> WHAT THIS EXERCISE ASKS
#1 Answer these questions using the passage about Tim's schooling.
(a) Whom did Tim quote when writing for the Guardian in 2010?
(b) What instrument did Tim play at Cambridge, according to an online biography?
(c) What was the name of the student band that featured Tony Blair as frontman?
#2 Reproduce the part of the passage about Tim's schooling starting with "I should point" and going on through "as their frontman.", switching "bass guitar" for "drums".

#### TEXT PASSAGE ####

Probably Tim had already resolved to become a journalist and Atholl Innes had been preaching to the already-converted.  But I sometimes wonder if he hadn’t made up his mind until entering that classroom and his meeting with Athol Innes had been a moment of revelation – “Yes, newspapers,” Tim had cried, “that’s the life for me!”  If the latter is the case, I can only say, “Atholl…  You created a monster.”

 

Incidentally, that Tim had to attend a lowly comprehensive school like Peebles High, up in the windy wilds of North Britain, full of horrible little oiks like myself, still rankles with the man.  Writing for the Guardian in 2010 he quoted Ellen Wilkinson, Secretary of State for Education in the post-war British Labour government, as saying of her childhood in non-selective schooling in Manchester: “The top few pupils were intelligent and could mop up facts like blotting paper, but we were made to wait for the rest of the huge classes…  We wanted to stretch our minds but were merely a nuisance.”  Tim noted sourly, “Thirty years later I experienced comparable misery at my Scottish comprehensive.”

 

From the Peeblesshire News

 

I should point out that although it denied Tim the chance to stretch his fabulous mind and soak up facts like a sheet of super-absorbent blotting paper, Peebles High School must have done something for his education.  In fact, it was good enough to get him into Cambridge University.  At Cambridge, incidentally, according to one Luckhurst-bio I’ve found online, “…he played bass guitar in Tony Tiger and the Frosties.”  I know it’s wrong to judge bands by their names alone, but Tony Tiger and the Frosties sound like the most horrible thing to have strutted onstage on the Oxbridge music scene since the early 1970s, when a student band called the Ugly Rumours featured one Tony Blair as their frontman.

 

I suspect the disdain Tim feels for his alma mater in Peebles is mutual.  I recall several years back chatting to one of my old teachers, now a sweet little pensioner, when Tim’s name somehow cropped up in the conversation.  The teacher underwent a startling metamorphosis, hands becoming clenched and claw-like, face dark and scowling, and blurted wrathfully, “Tim is just an ARSEHOLE!”

#### MATERIAL ####

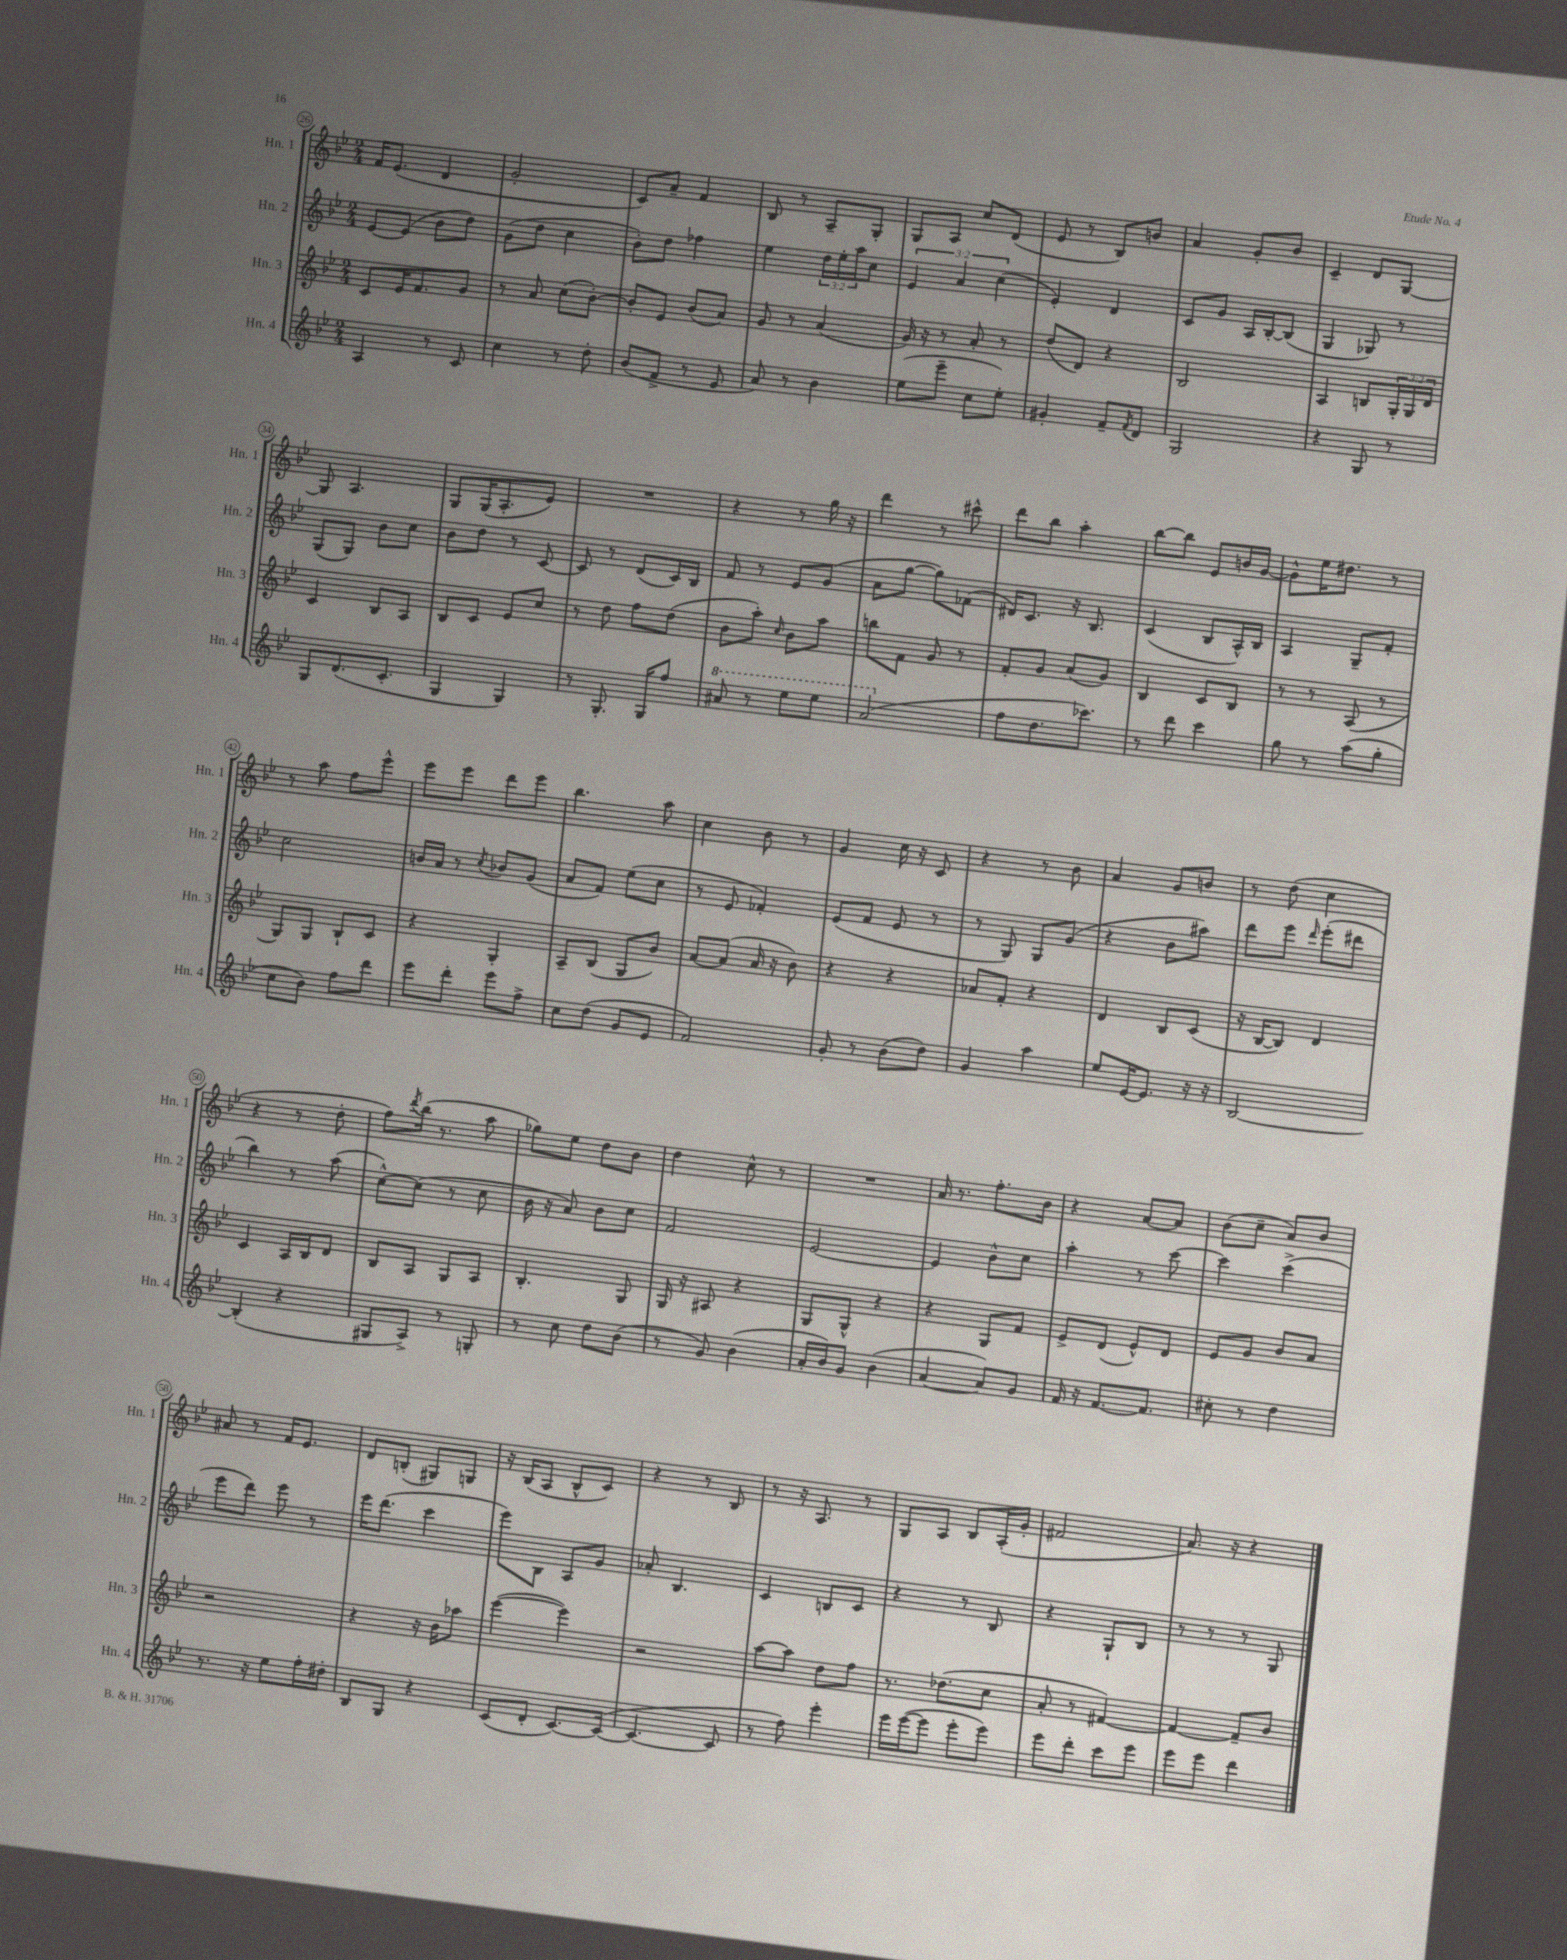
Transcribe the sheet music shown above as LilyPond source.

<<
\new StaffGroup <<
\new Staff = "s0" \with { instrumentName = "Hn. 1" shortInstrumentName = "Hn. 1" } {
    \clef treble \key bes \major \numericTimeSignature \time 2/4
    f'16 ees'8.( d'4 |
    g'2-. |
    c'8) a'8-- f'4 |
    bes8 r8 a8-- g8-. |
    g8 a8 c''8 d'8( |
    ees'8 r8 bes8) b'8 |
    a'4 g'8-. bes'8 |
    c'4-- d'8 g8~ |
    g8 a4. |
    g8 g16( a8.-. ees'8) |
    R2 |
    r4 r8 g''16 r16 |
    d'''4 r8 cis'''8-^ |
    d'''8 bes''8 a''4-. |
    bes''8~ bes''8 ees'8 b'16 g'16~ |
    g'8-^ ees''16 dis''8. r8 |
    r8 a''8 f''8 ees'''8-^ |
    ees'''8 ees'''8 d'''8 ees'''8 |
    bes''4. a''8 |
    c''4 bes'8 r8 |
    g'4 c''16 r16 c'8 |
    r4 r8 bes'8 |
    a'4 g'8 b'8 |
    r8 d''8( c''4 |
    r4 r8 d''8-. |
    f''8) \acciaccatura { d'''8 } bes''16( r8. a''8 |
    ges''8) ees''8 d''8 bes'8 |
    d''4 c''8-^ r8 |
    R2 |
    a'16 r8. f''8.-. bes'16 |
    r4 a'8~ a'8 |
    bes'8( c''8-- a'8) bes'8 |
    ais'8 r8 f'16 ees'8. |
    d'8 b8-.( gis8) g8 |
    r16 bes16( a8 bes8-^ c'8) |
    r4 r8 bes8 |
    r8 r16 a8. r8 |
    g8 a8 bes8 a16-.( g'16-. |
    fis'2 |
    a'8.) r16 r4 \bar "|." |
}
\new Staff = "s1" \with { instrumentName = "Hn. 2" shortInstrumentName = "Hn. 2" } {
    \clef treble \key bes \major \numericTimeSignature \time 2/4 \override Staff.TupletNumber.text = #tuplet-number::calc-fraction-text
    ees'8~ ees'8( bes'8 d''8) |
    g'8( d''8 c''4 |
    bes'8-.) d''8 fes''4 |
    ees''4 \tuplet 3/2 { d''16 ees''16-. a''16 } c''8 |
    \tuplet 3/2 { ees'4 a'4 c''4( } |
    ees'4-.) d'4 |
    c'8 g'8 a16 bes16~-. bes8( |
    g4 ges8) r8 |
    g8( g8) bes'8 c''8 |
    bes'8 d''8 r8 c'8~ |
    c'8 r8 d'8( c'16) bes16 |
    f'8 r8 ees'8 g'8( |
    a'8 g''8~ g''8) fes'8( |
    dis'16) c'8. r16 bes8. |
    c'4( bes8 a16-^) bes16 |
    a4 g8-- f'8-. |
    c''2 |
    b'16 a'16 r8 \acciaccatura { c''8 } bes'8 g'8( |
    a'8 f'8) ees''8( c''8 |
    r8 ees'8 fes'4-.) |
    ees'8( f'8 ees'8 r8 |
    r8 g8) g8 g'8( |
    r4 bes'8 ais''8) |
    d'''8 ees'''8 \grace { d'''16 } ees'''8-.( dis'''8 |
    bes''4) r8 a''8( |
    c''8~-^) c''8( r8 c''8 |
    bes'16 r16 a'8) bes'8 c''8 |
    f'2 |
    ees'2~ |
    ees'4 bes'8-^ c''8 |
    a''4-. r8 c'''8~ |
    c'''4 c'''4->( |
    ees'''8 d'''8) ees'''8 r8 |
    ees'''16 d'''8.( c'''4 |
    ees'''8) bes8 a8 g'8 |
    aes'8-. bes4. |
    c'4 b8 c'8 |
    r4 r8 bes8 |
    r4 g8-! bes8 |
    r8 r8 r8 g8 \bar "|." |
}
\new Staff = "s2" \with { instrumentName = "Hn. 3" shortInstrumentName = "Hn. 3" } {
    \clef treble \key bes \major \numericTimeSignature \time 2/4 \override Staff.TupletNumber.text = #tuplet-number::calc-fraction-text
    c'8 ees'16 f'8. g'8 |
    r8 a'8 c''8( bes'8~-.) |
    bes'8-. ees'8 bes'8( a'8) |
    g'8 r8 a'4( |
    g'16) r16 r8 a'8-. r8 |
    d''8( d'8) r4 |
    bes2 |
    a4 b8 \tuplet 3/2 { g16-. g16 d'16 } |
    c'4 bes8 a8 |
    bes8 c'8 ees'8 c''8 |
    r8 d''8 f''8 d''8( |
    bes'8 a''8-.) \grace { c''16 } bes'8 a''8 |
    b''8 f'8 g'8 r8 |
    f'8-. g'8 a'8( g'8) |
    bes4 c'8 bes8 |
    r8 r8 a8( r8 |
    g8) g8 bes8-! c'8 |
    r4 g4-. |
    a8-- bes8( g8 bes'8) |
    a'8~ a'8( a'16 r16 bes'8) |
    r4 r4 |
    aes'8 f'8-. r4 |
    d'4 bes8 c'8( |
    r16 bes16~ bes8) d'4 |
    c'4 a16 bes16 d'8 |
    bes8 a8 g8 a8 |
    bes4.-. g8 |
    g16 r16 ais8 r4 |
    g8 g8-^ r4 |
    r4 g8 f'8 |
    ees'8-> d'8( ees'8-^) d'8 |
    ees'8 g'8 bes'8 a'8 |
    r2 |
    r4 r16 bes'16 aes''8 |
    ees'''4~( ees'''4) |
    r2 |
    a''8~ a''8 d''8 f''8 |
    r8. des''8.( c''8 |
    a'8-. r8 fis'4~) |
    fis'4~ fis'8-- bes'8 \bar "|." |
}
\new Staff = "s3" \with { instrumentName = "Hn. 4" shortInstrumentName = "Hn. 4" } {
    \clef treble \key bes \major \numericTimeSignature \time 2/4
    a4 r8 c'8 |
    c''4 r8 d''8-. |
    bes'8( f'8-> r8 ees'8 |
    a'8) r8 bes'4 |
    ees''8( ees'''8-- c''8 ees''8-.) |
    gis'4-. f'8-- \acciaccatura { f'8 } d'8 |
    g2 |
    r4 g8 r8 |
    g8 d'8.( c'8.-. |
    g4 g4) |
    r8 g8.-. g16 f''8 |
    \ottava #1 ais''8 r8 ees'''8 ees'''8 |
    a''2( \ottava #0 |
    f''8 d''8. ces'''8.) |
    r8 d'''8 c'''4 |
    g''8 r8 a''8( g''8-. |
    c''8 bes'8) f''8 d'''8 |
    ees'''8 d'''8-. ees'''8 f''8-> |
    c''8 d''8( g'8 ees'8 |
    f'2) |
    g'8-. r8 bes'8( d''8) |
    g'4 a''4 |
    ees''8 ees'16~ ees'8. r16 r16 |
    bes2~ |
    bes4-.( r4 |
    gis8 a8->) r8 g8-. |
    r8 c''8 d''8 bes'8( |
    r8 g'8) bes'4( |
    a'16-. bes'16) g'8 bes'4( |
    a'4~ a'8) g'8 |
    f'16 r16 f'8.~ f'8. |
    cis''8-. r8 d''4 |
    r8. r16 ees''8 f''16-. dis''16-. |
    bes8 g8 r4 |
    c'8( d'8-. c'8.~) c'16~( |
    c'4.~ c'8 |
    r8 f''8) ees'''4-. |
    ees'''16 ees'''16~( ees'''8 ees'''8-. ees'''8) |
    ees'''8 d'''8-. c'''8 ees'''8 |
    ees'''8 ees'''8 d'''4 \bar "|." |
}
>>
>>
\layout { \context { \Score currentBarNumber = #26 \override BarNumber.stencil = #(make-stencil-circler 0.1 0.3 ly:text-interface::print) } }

####
#### MATERIAL ####

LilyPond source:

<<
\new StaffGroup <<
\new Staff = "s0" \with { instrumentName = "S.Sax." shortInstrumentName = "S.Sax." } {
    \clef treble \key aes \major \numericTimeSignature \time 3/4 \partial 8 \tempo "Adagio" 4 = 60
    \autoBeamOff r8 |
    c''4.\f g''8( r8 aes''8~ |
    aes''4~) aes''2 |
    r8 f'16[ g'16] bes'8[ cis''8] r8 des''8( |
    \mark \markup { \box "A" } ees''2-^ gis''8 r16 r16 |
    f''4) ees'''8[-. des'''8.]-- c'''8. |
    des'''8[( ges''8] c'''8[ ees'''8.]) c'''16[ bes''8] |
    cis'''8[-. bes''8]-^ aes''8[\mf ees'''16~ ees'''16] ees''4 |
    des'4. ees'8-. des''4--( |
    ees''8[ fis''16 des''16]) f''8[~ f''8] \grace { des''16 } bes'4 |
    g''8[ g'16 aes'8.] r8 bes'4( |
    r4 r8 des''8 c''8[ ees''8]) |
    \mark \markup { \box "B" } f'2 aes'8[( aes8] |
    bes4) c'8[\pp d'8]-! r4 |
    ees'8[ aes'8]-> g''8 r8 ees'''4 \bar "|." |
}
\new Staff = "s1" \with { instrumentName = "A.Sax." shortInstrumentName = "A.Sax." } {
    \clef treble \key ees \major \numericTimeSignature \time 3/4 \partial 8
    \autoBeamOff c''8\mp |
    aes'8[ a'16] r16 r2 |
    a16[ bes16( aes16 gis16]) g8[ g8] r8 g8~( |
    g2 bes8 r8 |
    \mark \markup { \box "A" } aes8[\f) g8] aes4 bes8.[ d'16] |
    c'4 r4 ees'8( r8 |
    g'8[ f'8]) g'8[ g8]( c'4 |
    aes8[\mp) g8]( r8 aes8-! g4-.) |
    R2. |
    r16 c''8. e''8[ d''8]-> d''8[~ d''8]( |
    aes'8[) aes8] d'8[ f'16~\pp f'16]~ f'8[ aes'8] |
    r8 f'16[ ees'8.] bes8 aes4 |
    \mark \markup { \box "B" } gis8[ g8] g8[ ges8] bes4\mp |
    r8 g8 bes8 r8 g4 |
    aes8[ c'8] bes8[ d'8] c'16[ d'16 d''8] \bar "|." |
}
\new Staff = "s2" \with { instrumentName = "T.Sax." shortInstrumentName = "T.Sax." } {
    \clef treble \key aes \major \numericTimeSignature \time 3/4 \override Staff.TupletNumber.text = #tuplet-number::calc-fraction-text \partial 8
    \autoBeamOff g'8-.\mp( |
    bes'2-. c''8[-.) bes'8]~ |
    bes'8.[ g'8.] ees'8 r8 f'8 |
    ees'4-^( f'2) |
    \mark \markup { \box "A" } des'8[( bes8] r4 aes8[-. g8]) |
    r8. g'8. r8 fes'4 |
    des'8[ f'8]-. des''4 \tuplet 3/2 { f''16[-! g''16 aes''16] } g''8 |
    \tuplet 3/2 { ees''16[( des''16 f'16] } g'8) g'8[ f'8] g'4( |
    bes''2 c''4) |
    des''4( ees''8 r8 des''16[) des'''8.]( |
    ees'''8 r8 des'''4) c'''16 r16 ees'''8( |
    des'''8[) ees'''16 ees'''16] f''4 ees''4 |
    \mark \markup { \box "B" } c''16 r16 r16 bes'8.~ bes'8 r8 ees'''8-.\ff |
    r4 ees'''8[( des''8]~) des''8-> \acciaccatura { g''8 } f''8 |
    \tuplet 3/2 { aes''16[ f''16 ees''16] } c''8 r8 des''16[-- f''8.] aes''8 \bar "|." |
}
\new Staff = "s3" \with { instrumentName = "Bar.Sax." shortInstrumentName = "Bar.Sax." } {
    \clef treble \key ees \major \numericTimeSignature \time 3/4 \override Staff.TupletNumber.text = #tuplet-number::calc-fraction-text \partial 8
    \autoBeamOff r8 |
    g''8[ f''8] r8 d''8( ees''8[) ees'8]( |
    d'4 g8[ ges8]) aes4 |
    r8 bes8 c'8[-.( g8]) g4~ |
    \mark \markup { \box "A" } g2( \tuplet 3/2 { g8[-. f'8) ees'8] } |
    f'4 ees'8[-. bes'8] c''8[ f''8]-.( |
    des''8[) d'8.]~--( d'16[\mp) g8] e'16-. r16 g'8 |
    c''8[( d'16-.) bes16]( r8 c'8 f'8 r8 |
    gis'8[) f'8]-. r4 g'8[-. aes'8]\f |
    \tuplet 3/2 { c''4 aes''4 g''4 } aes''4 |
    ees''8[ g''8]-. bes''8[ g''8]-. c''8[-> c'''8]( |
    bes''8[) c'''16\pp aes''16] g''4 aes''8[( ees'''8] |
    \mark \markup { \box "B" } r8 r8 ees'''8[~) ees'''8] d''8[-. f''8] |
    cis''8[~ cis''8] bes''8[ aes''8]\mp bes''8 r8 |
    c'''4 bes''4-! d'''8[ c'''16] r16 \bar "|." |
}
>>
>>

####

> EXPECTED ANSWERS
#1
(a) Ellen Wilkinson
(b) Bass guitar
(c) The Ugly Rumours

#2
I should point out that although it denied Tim the chance to stretch his fabulous mind and soak up facts like a sheet of super-absorbent blotting paper, Peebles High School must have done something for his education.  In fact, it was good enough to get him into Cambridge University.  At Cambridge, incidentally, according to one Luckhurst-bio I’ve found online, “…he played drums in Tony Tiger and the Frosties.”  I know it’s wrong to judge bands by their names alone, but Tony Tiger and the Frosties sound like the most horrible thing to have strutted onstage on the Oxbridge music scene since the early 1970s, when a student band called the Ugly Rumours featured one Tony Blair as their frontman.